Hitachi Solutions is a global Microsoft solutions integrator seeking a Lead Site Reliability Engineer to design and implement CI/CD tooling using GitHub Actions/Azure DevOps, Azure Kubernetes AKS clusters, and related technologies. The successful candidate will work closely with application, engineering, security, and operations teams to engineer and build Kubernetes and Azure PaaS & IaaS solutions within an agile and modern enterprise-grade operating model.
Requirements
- Responsible for availability, latency, performance, efficiency, monitoring/observability, emergency response, capacity planning, setting, and maintaining SLOs, SLIs and Error Budgets, creating dashboards.
- Analyze, troubleshoot, and resolve operational challenges contributing to defined SLO's.
- Manage site stability, performance, reliability, and maintain uptime for production environments.
- Develop a fully automated multi-environment observability stack based on the existing system and extend it to predict capacity needs based on the usage patterns.
- Strive for automation to reduce toil and increase development velocity.
- Perform application-specific production support, incident management, change management, problem management, RCAs, and service restoration as needed.
- Identify changes for the product architecture from the reliability, performance and availability perspective with a data driven approach.
- Analyze and address complex technical challenges and issues that arise during the software development & run lifecycle. Debug, troubleshoot, and resolve technical problems efficiently.
- Create and maintain technical documentation, including design specifications, user guides, run books and best practice guidelines.
- Actively look for opportunities to improve the availability and performance of the system by applying the learnings from monitoring and observation.
- Collaborate with software development teams in the release management process and to shape the future roadmap and establish strong operational readiness across teams.
- Participate in Agile ceremonies, such as sprint planning, stand-up meetings, and retrospectives.
- Collaborate with product managers, designers, and other engineers to ensure alignment and efficient project execution.
- Share your expertise and mentor engineers, helping them grow and develop their skills. Foster a culture of continuous learning and improvement within the team.
- Stay updated with the latest technologies, tools, and cloud computing. Proactively learn and adapt to new technologies to drive innovation.
- Collaborate with customers to understand their needs, gather feedback, and provide technical support and guidance as needed.
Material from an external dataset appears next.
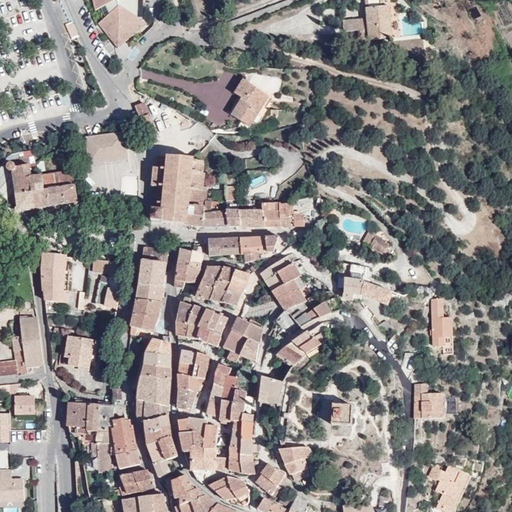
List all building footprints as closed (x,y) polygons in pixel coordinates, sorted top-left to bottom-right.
[(99,23),(113,40),(118,48),(129,40),(149,24),(144,20),(144,0),(148,0),(93,0),(96,11),(101,8),(106,18),(99,23)] [(359,30),(359,33),(391,6),(368,7),(368,18),(368,23),(359,24),(359,19),(344,19),(344,30),(359,30)] [(391,6),(359,33),(359,37),(369,37),(369,40),(392,38),(391,6)] [(249,83),(244,80),(235,94),(239,97),(249,83)] [(263,106),(266,108),(272,99),(249,83),(239,97),(229,113),(250,127),(263,106)] [(145,104),(136,107),(147,136),(156,133),(145,104)] [(86,138),(88,154),(90,154),(91,159),(125,154),(124,150),(126,149),(124,133),(86,138)] [(90,154),(88,154),(89,167),(128,162),(126,149),(124,150),(125,154),(91,159),(90,154)] [(195,159),(194,161),(201,153),(201,152),(200,151),(193,159),(195,159)] [(69,159),(66,152),(56,156),(59,164),(69,159)] [(204,188),(204,182),(205,174),(203,174),(204,162),(194,161),(195,159),(193,159),(168,156),(168,157),(157,156),(156,168),(154,168),(152,187),(154,187),(151,222),(188,226),(190,206),(195,207),(195,205),(190,204),(191,190),(203,192),(203,191),(204,188)] [(8,162),(0,171),(0,195),(18,211),(46,208),(40,176),(37,177),(31,178),(29,158),(12,161),(8,162)] [(40,176),(46,208),(78,203),(74,172),(44,176),(40,176)] [(237,188),(227,188),(227,202),(237,202),(237,188)] [(219,213),(219,208),(219,204),(206,202),(207,191),(206,191),(203,191),(203,192),(191,190),(190,204),(195,205),(195,207),(190,206),(188,226),(204,227),(205,214),(219,213)] [(317,206),(326,207),(326,201),(319,198),(317,206)] [(265,227),(282,227),(280,205),(280,203),(263,204),(263,211),(265,227)] [(282,227),(293,227),(305,227),(305,223),(304,216),(295,215),(294,204),(280,205),(282,227)] [(241,227),(265,227),(263,211),(260,211),(242,212),(240,212),(241,227)] [(204,227),(228,227),(227,213),(227,212),(219,213),(205,214),(204,227)] [(228,227),(241,227),(240,212),(230,212),(227,212),(227,213),(228,227)] [(365,243),(385,255),(389,248),(388,247),(390,244),(370,232),(365,243)] [(280,237),(265,238),(268,252),(275,252),(280,237)] [(268,252),(265,238),(241,239),(241,254),(241,255),(245,255),(259,254),(268,252)] [(241,254),(241,239),(220,240),(220,255),(241,254)] [(220,255),(220,240),(210,241),(210,256),(220,255)] [(145,249),(143,261),(166,264),(168,251),(145,249)] [(191,268),(194,253),(182,250),(179,266),(191,268)] [(203,256),(194,253),(191,268),(201,270),(203,256)] [(259,259),(259,254),(245,255),(246,263),(258,260),(259,259)] [(44,291),(45,302),(67,303),(68,293),(64,292),(65,271),(67,257),(58,256),(44,255),(42,271),(44,291)] [(273,292),(285,285),(279,274),(292,265),(288,257),(262,274),(271,290),(267,292),(269,295),(273,292)] [(110,274),(112,262),(94,260),(93,272),(110,274)] [(166,264),(143,261),(141,274),(165,276),(166,264)] [(123,282),(125,263),(112,262),(110,274),(109,279),(111,279),(123,282)] [(295,281),(301,277),(302,277),(308,273),(304,267),(298,270),(294,264),(292,265),(279,274),(285,285),(286,286),(295,281)] [(201,270),(191,268),(179,266),(176,288),(183,289),(186,283),(195,284),(201,270)] [(211,300),(225,269),(208,269),(203,282),(196,297),(211,300)] [(224,302),(228,294),(237,272),(237,271),(225,269),(211,300),(212,301),(224,303),(224,302)] [(240,298),(251,275),(246,274),(237,271),(237,272),(228,294),(240,298)] [(165,276),(141,274),(139,285),(163,288),(165,276)] [(306,286),(301,277),(295,281),(299,290),(306,286)] [(118,308),(122,282),(123,282),(111,279),(109,284),(101,282),(96,304),(118,309),(118,308)] [(361,296),(365,283),(363,283),(350,281),(346,280),(345,289),(345,293),(343,298),(353,301),(354,295),(361,296)] [(299,290),(295,281),(286,286),(285,285),(273,292),(280,302),(299,290)] [(389,306),(394,293),(365,283),(361,296),(363,296),(389,306)] [(163,288),(139,285),(138,301),(161,303),(163,288)] [(306,286),(299,290),(280,302),(287,312),(297,305),(297,307),(306,301),(303,297),(310,293),(306,286)] [(236,307),(240,298),(228,294),(224,302),(224,303),(227,304),(236,307)] [(178,321),(178,323),(188,325),(195,307),(190,306),(191,300),(190,299),(184,297),(178,321)] [(342,311),(336,299),(326,302),(332,312),(342,311)] [(161,303),(138,301),(132,328),(131,335),(137,336),(138,330),(153,334),(158,321),(161,303)] [(454,355),(453,338),(444,338),(444,330),(453,330),(452,319),(444,319),(443,301),(432,301),(434,346),(435,348),(443,348),(444,355),(454,355)] [(332,312),(326,302),(308,314),(314,322),(332,312)] [(188,325),(199,328),(200,325),(206,314),(207,311),(195,307),(188,325)] [(200,325),(199,328),(208,331),(216,315),(215,314),(208,312),(207,311),(206,314),(200,325)] [(302,311),(293,318),(296,322),(305,315),(302,311)] [(277,319),(286,332),(296,324),(287,312),(277,319)] [(314,322),(308,314),(306,316),(311,323),(314,322)] [(208,331),(221,335),(228,319),(218,315),(216,315),(208,331)] [(305,315),(296,322),(301,329),(311,323),(306,316),(305,315)] [(234,331),(234,332),(249,340),(259,344),(263,330),(250,323),(241,320),(241,318),(241,317),(239,316),(238,317),(237,319),(238,320),(233,330),(234,331)] [(0,377),(29,374),(29,373),(28,368),(34,367),(41,366),(44,363),(38,319),(33,319),(21,320),(23,337),(23,340),(17,341),(14,341),(15,343),(15,346),(17,362),(0,363),(0,377)] [(251,320),(250,323),(263,330),(264,326),(251,320)] [(380,333),(385,337),(393,327),(386,321),(376,326),(380,333)] [(179,337),(197,340),(199,329),(199,328),(188,325),(178,323),(179,337)] [(199,329),(197,340),(218,347),(221,335),(208,331),(199,328),(199,329)] [(444,338),(453,338),(453,330),(444,330),(444,338)] [(234,332),(229,340),(245,348),(249,340),(234,332)] [(309,332),(293,343),(307,355),(322,345),(316,340),(309,332)] [(316,340),(322,345),(332,339),(328,333),(316,340)] [(73,350),(70,366),(90,369),(93,354),(93,350),(97,351),(99,342),(69,338),(67,349),(73,350)] [(150,350),(147,354),(172,357),(171,344),(163,342),(155,340),(150,350)] [(237,363),(241,356),(245,348),(229,340),(225,349),(232,352),(228,360),(237,363)] [(245,348),(241,356),(248,359),(254,362),(256,363),(259,344),(249,340),(245,348)] [(285,350),(277,357),(294,367),(307,355),(293,343),(289,346),(285,350)] [(183,351),(182,363),(196,366),(207,369),(210,358),(183,351)] [(147,354),(145,366),(171,369),(172,357),(147,354)] [(196,366),(182,363),(180,376),(194,379),(196,366)] [(229,376),(232,369),(220,365),(219,369),(217,368),(215,369),(217,373),(229,376)] [(145,366),(143,377),(171,380),(171,369),(145,366)] [(207,369),(196,366),(194,379),(203,381),(205,381),(207,369)] [(238,372),(232,369),(229,376),(236,378),(238,372)] [(239,371),(238,372),(236,378),(233,403),(245,406),(247,397),(247,392),(238,391),(240,378),(242,372),(239,371)] [(236,378),(229,376),(217,373),(215,385),(225,388),(223,402),(233,403),(236,378)] [(194,379),(180,376),(180,389),(197,395),(203,381),(194,379)] [(139,389),(138,401),(169,407),(171,380),(143,377),(139,389)] [(284,383),(263,377),(260,403),(280,406),(283,391),(284,383)] [(225,388),(215,385),(211,400),(223,402),(225,388)] [(415,385),(415,395),(415,403),(423,403),(423,420),(443,420),(443,395),(427,395),(427,385),(415,385)] [(197,395),(180,389),(179,402),(178,409),(191,412),(197,395)] [(114,390),(115,400),(122,400),(121,390),(114,390)] [(35,414),(35,396),(15,397),(15,415),(35,414)] [(70,397),(69,404),(97,405),(97,401),(70,397)] [(223,402),(211,400),(208,415),(220,419),(223,402)] [(169,407),(138,401),(137,417),(141,422),(145,422),(151,422),(169,416),(169,407)] [(233,405),(233,403),(223,402),(220,419),(220,421),(222,421),(232,422),(233,420),(233,405)] [(245,406),(233,403),(233,405),(233,420),(232,422),(235,423),(235,421),(243,423),(244,419),(244,415),(245,406)] [(423,403),(415,403),(415,420),(423,420),(423,403)] [(68,427),(71,426),(77,427),(77,435),(91,435),(91,432),(98,432),(97,439),(97,443),(98,457),(100,474),(111,474),(111,464),(112,456),(114,430),(114,421),(115,406),(97,405),(69,404),(68,427)] [(335,408),(334,428),(354,429),(355,409),(335,408)] [(0,412),(0,442),(10,443),(10,413),(0,412)] [(151,422),(145,422),(147,434),(170,428),(169,416),(151,422)] [(114,430),(112,456),(117,455),(137,451),(133,426),(131,426),(131,421),(127,421),(126,419),(115,421),(116,429),(114,430)] [(178,421),(181,434),(197,433),(190,426),(191,420),(178,421)] [(197,433),(205,441),(207,427),(208,427),(208,422),(191,420),(190,426),(197,433)] [(235,421),(235,423),(232,432),(243,433),(243,440),(252,440),(253,424),(243,423),(235,421)] [(205,441),(204,448),(217,448),(218,435),(219,427),(208,427),(207,427),(205,441)] [(170,428),(147,434),(146,434),(148,447),(159,442),(171,437),(170,428)] [(243,433),(232,432),(230,448),(231,448),(242,449),(243,440),(243,433)] [(181,434),(185,453),(194,452),(194,448),(204,448),(205,441),(197,433),(181,434)] [(159,442),(164,453),(167,461),(179,457),(171,437),(159,442)] [(252,440),(243,440),(242,449),(242,456),(253,456),(252,440)] [(159,442),(148,447),(152,458),(164,453),(159,442)] [(88,458),(98,457),(97,443),(87,444),(88,458)] [(293,475),(299,473),(309,469),(305,460),(311,458),(309,447),(280,449),(286,466),(290,476),(293,475)] [(189,465),(192,471),(204,471),(226,470),(227,459),(217,459),(217,448),(204,448),(194,448),(194,452),(185,453),(189,465)] [(242,449),(231,448),(231,471),(244,475),(243,464),(242,456),(242,449)] [(117,455),(119,463),(121,470),(140,465),(137,451),(117,455)] [(164,453),(152,458),(154,466),(164,462),(167,461),(164,453)] [(243,464),(254,464),(253,456),(242,456),(243,464)] [(171,472),(164,462),(154,466),(160,479),(171,472)] [(243,464),(244,475),(245,475),(256,475),(254,464),(243,464)] [(274,484),(279,487),(285,476),(281,473),(282,471),(280,469),(278,471),(270,465),(262,474),(274,484)] [(435,492),(443,495),(437,508),(444,511),(455,511),(472,475),(464,471),(463,475),(448,468),(446,473),(434,468),(430,477),(440,481),(435,492)] [(12,479),(12,469),(0,469),(0,506),(26,505),(25,478),(12,479)] [(299,473),(293,475),(295,481),(311,475),(309,469),(299,473)] [(149,471),(134,474),(142,493),(156,487),(149,471)] [(134,474),(121,476),(125,485),(128,495),(129,496),(142,493),(134,474)] [(257,483),(273,496),(279,487),(274,484),(262,474),(257,483)] [(176,498),(176,500),(178,503),(175,505),(176,508),(184,505),(200,500),(199,499),(204,496),(199,488),(195,490),(187,476),(173,482),(176,498)] [(233,490),(227,478),(210,486),(216,492),(233,490)] [(245,482),(227,478),(233,490),(238,499),(239,500),(240,500),(244,506),(250,503),(250,494),(245,482)] [(279,487),(273,496),(274,498),(281,489),(279,487)] [(115,491),(117,498),(119,497),(125,496),(123,490),(115,491)] [(238,499),(233,490),(216,492),(226,501),(231,500),(236,500),(238,499)] [(257,505),(260,507),(265,499),(265,497),(259,492),(257,505)] [(166,511),(164,494),(140,498),(142,511),(166,511)] [(303,511),(308,501),(298,495),(290,510),(291,511),(292,511),(303,511)] [(206,496),(204,496),(199,499),(200,500),(205,511),(208,511),(218,506),(206,496)] [(142,511),(140,498),(129,500),(124,501),(125,511),(142,511)] [(106,500),(103,501),(104,508),(115,505),(114,499),(106,500)] [(290,511),(291,511),(290,510),(290,511),(278,505),(265,499),(260,507),(259,508),(257,507),(257,509),(261,511),(290,511)] [(184,505),(176,508),(176,511),(205,511),(200,500),(184,505)]
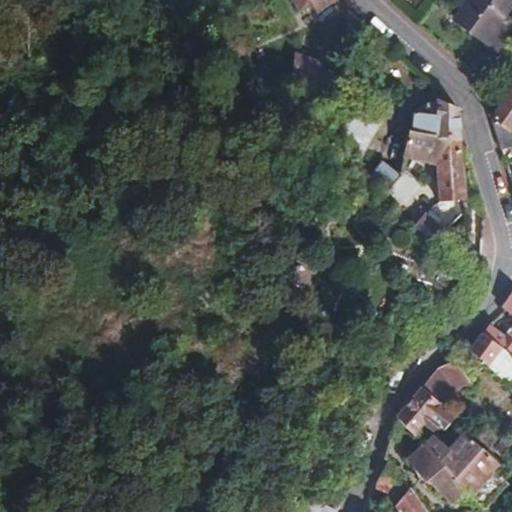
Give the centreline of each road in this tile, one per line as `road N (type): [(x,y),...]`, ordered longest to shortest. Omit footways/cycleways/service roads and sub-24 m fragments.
road 1 (residential): [(471,107),(506,249),(503,280),(488,312),(426,364),(387,416),(353,511)]
road 2 (residential): [(369,0),(471,107)]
- Triage incoming Web Support escalation requests routing to applicable internal teams
- Contribute to incident root cause analysis, service restoration, and serve as an incident commander during outage events.
- Strong background as a SRE supporting a 24x7 highly available production environment for a SaaS or cloud service provider.
- Solid experience with Monitoring/APM/Observability tools (Data dog, Application Insights, Prometheus, Grafana etc.,)
- Strong backgroud with Azure Resources like Key Vault, Data Factory, Azure Databricks and Storage Accounts.
- Experience implementing observability plans around logs, metrics, and traces.
- Experience in an agile development team developing software.
- Implement and participate exercising best practices for CI/CD.
- Experience with cloud infrastructure environments, preferably Azure, and Infrastructure as code (Terraform, Bicep, ARM).
- Design, develop, and maintain infrastructure using popular IaC tools and technologies like Terraform, Helm, others.
- Strong experience with containerization technology and/or Kubernetes.
- Experience with Release automation, system administration, configuration management.
- Experience with programming languages (Python, Go, etc.).
- Strong understanding of Linux, Windows, software development, systems, networking, and cloud concepts.
- Strong interpersonal and teaming skills - ability to set and enforce process and influence engineers who are not direct reports.
- Strong analytical and programming skills (Python, Go etc.).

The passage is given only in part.